Me lo ha fatto capire anche attraverso un altro giovanotto, ma questa volta di ben 89 anni, Gaetano Montagnini, il quale, appena ha visto avvicinarsi la processione con la statua del Patrono, con la mano, ha fatto cenno di alzarsi ad altre due persone, sedute sull’altalena. Non ha pronunciato parola, ma in quel gesto c’era un’esortazione chiara e forte, come se avesse detto loro: “Forza! Passa il nostro Sant’Emidio! Dobbiamo onorarlo ed unirci alla processione!”. E così è stato: Gaetano, la moglie ed il resto della comitiva si sono uniti alla piccola folla radunata.

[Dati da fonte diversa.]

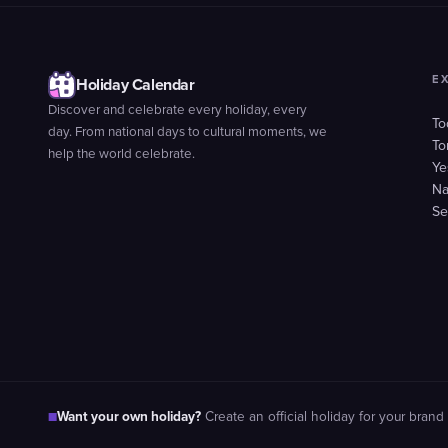
E
Holiday Calendar
Discover and celebrate every holiday, every
To
day. From national days to cultural moments, we
To
help the world celebrate.
Ye
Na
Se
Want your own holiday?
■
Create an official holiday for your brand 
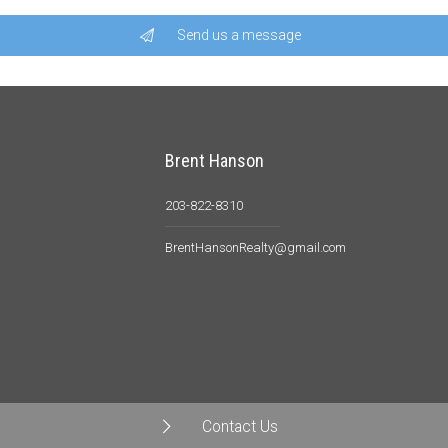
Send us a message
Brent Hanson
203-822-8310
BrentHansonRealty@gmail.com
Contact Us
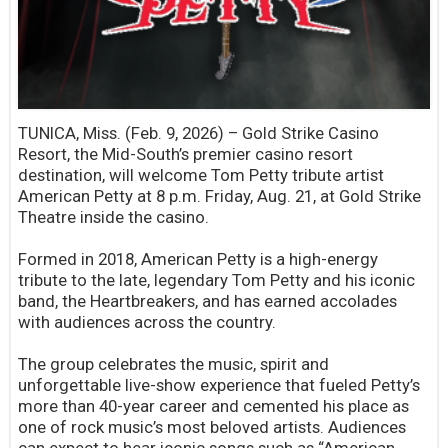
TUNICA, Miss. (Feb. 9, 2026) – Gold Strike Casino
Resort, the Mid-South’s premier casino resort
destination, will welcome Tom Petty tribute artist
American Petty at 8 p.m. Friday, Aug. 21, at Gold Strike
Theatre inside the casino.
Formed in 2018, American Petty is a high-energy
tribute to the late, legendary Tom Petty and his iconic
band, the Heartbreakers, and has earned accolades
with audiences across the country.
The group celebrates the music, spirit and
unforgettable live-show experience that fueled Petty’s
more than 40-year career and cemented his place as
one of rock music’s most beloved artists. Audiences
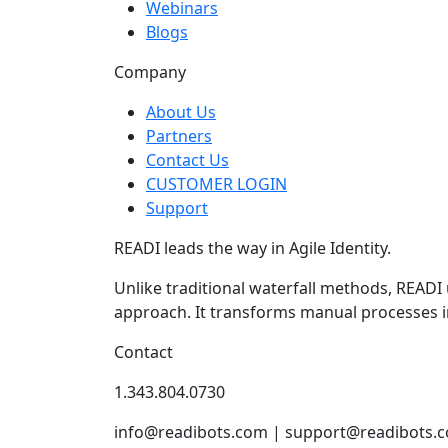
Webinars
Blogs
Company
About Us
Partners
Contact Us
CUSTOMER LOGIN
Support
READI leads the way in Agile Identity.
Unlike traditional waterfall methods, READI
approach. It transforms manual processes i
Contact
1.343.804.0730
info@readibots.com | support@readibots.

Me lo ha fatto capire attraverso il giovane Francesco Tranquilli, giovane davvero stavolta, perché di anni ne ha 19! Francesco ha ascoltato la Messa e partecipato alla processione insieme alla ragazza e, sempre insieme a lei, mi ha aiutato a scattare alcune foto, visto che ad un certo punto il mio cellulare si è scaricato. E, tra le tante foto, quando sono andata a rivederle e selezionarle, ne ho trovate alcune scattate ai fiori, alle montagne, al cielo, segno evidenti di due occhi che sanno guardare alla bellezza che è intorno.

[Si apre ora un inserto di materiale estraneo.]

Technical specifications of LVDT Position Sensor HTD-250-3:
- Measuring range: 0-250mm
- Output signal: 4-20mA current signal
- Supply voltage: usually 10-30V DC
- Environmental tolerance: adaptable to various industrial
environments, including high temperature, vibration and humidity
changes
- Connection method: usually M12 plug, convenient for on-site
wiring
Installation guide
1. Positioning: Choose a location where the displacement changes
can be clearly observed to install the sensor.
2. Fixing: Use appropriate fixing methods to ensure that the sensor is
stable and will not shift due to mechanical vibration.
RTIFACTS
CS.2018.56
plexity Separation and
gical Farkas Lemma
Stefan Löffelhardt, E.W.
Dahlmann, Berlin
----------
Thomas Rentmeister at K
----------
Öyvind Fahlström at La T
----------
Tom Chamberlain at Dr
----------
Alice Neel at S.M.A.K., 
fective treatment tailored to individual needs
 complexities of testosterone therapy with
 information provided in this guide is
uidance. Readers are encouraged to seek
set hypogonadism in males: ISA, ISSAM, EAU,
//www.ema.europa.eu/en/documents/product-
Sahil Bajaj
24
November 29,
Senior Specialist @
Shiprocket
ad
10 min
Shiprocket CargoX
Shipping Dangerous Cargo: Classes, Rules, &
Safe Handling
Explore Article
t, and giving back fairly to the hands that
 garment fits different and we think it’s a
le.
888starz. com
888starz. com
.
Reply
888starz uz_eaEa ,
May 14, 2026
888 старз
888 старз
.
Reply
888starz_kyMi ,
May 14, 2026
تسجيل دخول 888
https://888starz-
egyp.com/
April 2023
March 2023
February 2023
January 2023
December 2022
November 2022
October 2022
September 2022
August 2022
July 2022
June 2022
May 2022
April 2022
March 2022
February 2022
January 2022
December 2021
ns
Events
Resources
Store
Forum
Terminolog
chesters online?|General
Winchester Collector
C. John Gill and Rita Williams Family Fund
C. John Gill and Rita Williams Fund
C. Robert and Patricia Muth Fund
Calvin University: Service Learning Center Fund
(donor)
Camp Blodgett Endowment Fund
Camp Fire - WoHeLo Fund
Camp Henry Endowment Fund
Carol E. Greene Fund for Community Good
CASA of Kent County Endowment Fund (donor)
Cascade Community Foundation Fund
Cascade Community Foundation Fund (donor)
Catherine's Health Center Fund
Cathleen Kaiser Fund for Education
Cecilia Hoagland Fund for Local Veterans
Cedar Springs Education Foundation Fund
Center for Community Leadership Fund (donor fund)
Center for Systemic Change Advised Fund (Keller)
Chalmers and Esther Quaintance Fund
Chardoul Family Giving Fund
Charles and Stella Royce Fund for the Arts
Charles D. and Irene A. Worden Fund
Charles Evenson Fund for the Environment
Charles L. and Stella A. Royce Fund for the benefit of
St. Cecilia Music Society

Me lo ha fatto capire attraverso Patrizia Allevi, Annamaria Falgiani, Valentina Galli, Domenica Gaspari, Manuela Giovanotti e Clara Puleggio, quando mi hanno offerto da mangiare e da bere, quando mi hanno chiesto di partecipare alla “Sorte”, quando mi hanno invitato ad ascoltare Elio Giobbe, quando mi hanno chiesto di restare per cantare e ballare con loro, quando mi hanno offerto il basilico e quando mi hanno consigliato di cambiare la piantina, perché quella da me scelta era conciata un po’ male. Una premura ed un’accoglienza di sapevano di Vangelo.

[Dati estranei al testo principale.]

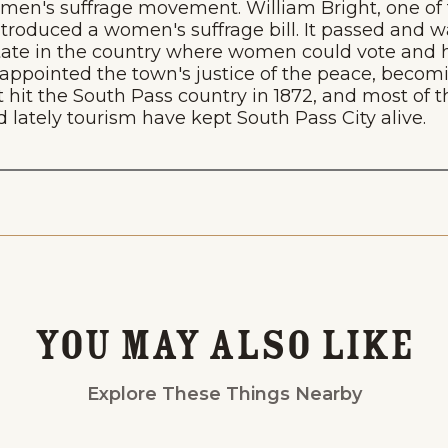
omen's suffrage movement. William Bright, one of 
, introduced a women's suffrage bill. It passed and
state in the country where women could vote and ho
 appointed the town's justice of the peace, becomin
t hit the South Pass country in 1872, and most o
lately tourism have kept South Pass City alive.
Events
National Parks
Lodgin
You May Also Like
Explore These Things Nearby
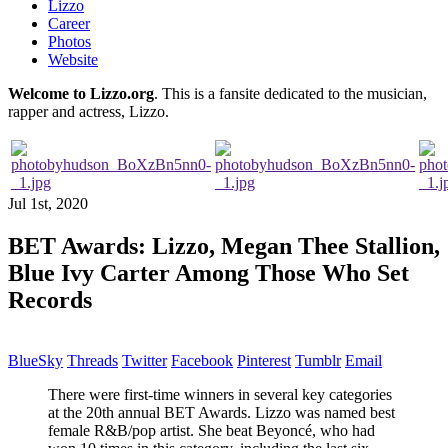
Lizzo
Career
Photos
Website
Welcome to Lizzo.org
. This is a fansite dedicated to the musician,
rapper and actress, Lizzo.
Jul 1st, 2020
BET Awards: Lizzo, Megan Thee Stallion,
Blue Ivy Carter Among Those Who Set
Records
BlueSky
Threads
Twitter
Facebook
Pinterest
Tumblr
Email
There were first-time winners in several key categories
at the 20th annual BET Awards. Lizzo was named best
female R&B/pop artist. She beat Beyoncé, who had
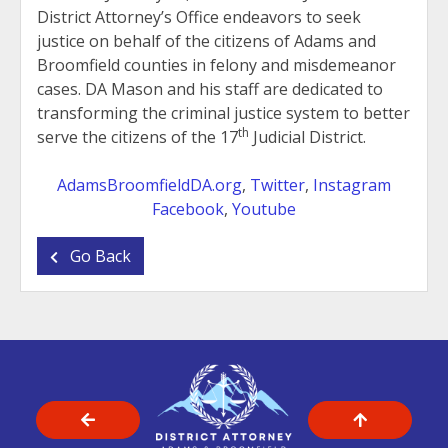
District Attorney’s Office endeavors to seek
justice on behalf of the citizens of Adams and
Broomfield counties in felony and misdemeanor
cases. DA Mason and his staff are dedicated to
transforming the criminal justice system to better
th
serve the citizens of the 17
Judicial District.
AdamsBroomfieldDA.org
,
Twitter
,
Instagram
Facebook
,
Youtube
Go Back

Mi perdonerà, allora, il nostro vescovo se stavolta non riporterò le sue parole, perché l’amore per la Parola e l’annuncio di Speranza che Sant’Emidio ha portato nel mondo e di cui mons. Palmieri ha parlato nella sua omelia, in questa comunità sono già realtà. Una comunità che partecipa, una comunità che “si accontenta” dell’essenziale, una comunità che è viva, come quella di Centrale, ci ricorda che nessun posto è dimenticato da Dio. Anzi, forse è proprio nei posti meno abitati e meno serviti, in quelli più segnati dal terremotato o da altre ferite, che Dio si fa più vicino. E, se mettiamo in pratica la Sua Parola, anche l’angolo più remoto e nascosto della terra, può essere un anticipo del Regno promesso.